Пустоту, разумеется, пытались заполнить – слухами, сплетнями, домыслами, – пока не выстроили целое здание из полуправд, которое держалось исключительно на скудных фактах исчезновения Амброуза. Вдобавок, немало выпускниц живет в этой местности, а значит, читает «Солтенский обозреватель». Уж конечно, им бросился в глаза тот самый заголовок, а ума вполне хватило, чтобы сопоставить факты, сложить два и два. Иногда два и два равняется пяти.
Нет, в лицо нас не обвиняют, хотя разговоры какие-то натянутые. Может, я преувеличиваю; может, нагнетаю, и настороженная враждебность мне только мерещится. Но стоит отвернуться, как шелестят шепотки: «Это правда? Их ведь исключили, да? А ты в курсе, что?..»
Воспоминания не из категории приятных, не похожи на легкие хлопки по плечу. Нет, они словно пощечины – болезненные, унизительные. Можно скрыться от толпы, но от воспоминаний не скроешься. Вот на этом самом унитазе я рыдала из-за одной первоклашки, которая засекла, как мы с Фатимой среди ночи вернулись от Кейт. Я тогда отреагировала слишком бурно. Пригрозила девчушке: наябедничаешь – я тебе на всю школьную жизнь бойкот обеспечу. Я могу. Поймешь, почем фунт лиха.
Разумеется, я солгала, причем дважды. Никакого бойкота я устроить не могла, даже если бы и захотела. Мы сами были в изоляции.

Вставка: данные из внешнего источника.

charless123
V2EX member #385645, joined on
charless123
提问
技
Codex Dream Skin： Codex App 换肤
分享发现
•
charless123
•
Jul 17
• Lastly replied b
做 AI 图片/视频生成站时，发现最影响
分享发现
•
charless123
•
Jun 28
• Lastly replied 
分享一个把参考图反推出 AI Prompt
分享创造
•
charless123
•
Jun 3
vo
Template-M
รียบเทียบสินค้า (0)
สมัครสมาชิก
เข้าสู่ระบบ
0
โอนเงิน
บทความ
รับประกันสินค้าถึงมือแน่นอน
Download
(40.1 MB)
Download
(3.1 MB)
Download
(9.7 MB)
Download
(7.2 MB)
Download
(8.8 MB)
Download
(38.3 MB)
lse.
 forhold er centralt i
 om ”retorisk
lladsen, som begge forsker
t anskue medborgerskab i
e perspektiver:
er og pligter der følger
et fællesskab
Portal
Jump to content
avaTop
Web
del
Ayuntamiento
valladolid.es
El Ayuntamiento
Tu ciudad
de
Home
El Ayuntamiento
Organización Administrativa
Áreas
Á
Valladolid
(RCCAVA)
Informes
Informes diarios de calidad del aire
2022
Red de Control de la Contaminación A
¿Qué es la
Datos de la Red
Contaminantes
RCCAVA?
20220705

В столовой места, нами запримеченные, неизменно оказывались заняты; если одна из нас вслух предлагала посмотреть конкретный фильм, остальные девочки дружно выбирали другой телеканал. Вдобавок я бы никогда не стала травить первоклашку. Я хотела просто припугнуть ее, чтобы помалкивала.
Не знаю, что она сболтнула или сделала, да только мисс Уэзерби в тот же вечер вызвала меня к себе в кабинет. Разговор был долгим – о духе коллективизма, об ответственности перед младшими ученицами.
– Айса, я начинаю сомневаться, – скорбным тоном завела мисс Уэзерби, – что ты когда-либо впишешься в коллектив Солтен-Хауса. Тяжелая обстановка дома не дает тебе права запугивать девочек, особенно младших. Пожалуйста, избавь меня от необходимости говорить с твоим отцом. Уверена, у него и так проблем выше головы.
От стыда и ярости перехватило дыхание. Ярость была направлена на мисс Уэзерби – но не только. В большей степени я злилась на себя. До чего я докатилась? Кем стала? Я подумала о Тее – как в первый вечер она объяснила, откуда у зачета по вранью ноги растут: «Я не новеньких дурила, нет. Новенькие – они беззащитные. Я сразу занялась теми, за кем власть, – училками, привилежками и заводилами. Которые слишком выпендриваются».